# Strauchpfingstrose auf Staudenpfingstrose veredelt



## Knoblauchkröte (3. Juni 2021)

Hi,

hab im Garten ein  Beispiel von einer "billigen", weil auf den Wurzelstock von Paeonia lactiflora-Hybriden "veredelten", __ Strauchpfingstrose

links blüht die weiße P. rocki-Hybride (P. suffruticosa), recht der Staudenpfigstrosenaustrieb daneben kommt aus der Wurzel - ich lasse ihn erstmal stehen da Blütenknopen tragend, wenn es ne einfachblühende Unterlage ist darf sie ruhig stehen bleiben, ansonsten heißt es "kastrieren"

 MfG Frank


----------



## Annett (3. Juni 2021)

Hallo Frank. 

Ich wusste gar nicht, dass das so gemacht wird. 
Leider ist meine schöne, große __ Strauchpfingstrose am alten Teich geblieben.

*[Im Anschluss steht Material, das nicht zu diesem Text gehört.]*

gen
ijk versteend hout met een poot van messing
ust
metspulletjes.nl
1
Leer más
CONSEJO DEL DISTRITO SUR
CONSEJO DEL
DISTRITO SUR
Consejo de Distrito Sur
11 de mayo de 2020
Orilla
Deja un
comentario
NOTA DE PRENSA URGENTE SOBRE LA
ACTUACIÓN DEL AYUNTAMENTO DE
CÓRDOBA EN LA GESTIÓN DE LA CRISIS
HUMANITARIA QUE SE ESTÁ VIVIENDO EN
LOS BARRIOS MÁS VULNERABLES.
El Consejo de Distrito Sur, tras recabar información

Und hier am neuen Grundstück habe ich nur ein paar unbekannte, derzeit blühunwillige Staudenpfingstrosen.


----------



## Knoblauchkröte (3. Juni 2021)

Hi Annett,

das sind halt die preiswerten Strauchpaeonien für < 20€ aus Baumärkten, Gartencentern ect. Wurzelechte Strauchpaeonien brauchen bis auf Paeonia rockii über Aussaat oder Vredlug  auf Rokii-Sämlinge meißt einige ahre Kulturzeit und sind daher untr 30-40€ eigentlich nicht zu bekommen (die hier hatte 14,95€ gekoset)

MfG Frank


----------



## Knoblauchkröte (3. Juni 2021)

scheiß tastatur, wird mal wieder Zeit fürne neue


----------



## troll20 (3. Juni 2021)

Knoblauchkröte schrieb:


> scheiß tastatur, wird mal wieder Zeit für eine neue


Oder für ein paar neue Finger


----------



## Annett (4. Juni 2021)

Knoblauchkröte schrieb:


> scheiß tastatur, wird mal wieder Zeit fürne neue


Vielleicht einfach mal gut ausschütteln? 

*duckundwech*


----------



## Knipser (4. Juni 2021)

Knoblauchkröte schrieb:


> scheiß tastatur, wird mal wieder Zeit fürne neue


Hi Frank
Die Ferngesteuerten brauchen neue Batterien, sauberpusten mit Pressluft hilft auch - und nicht immer wegschmeißen.
Willi


----------



## Knoblauchkröte (24. Juni 2021)

die Staudenunterlage hat die Tage geblüht. Ist ne einfachblühende rosafarbene P. lactiflora-Hybride, darf also stehen bleiben

MfG Frank


----------



## Chelmon1 (24. Juni 2021)

Jetzt hast du zwei zum Preis von einer. Guter Baumarkt


----------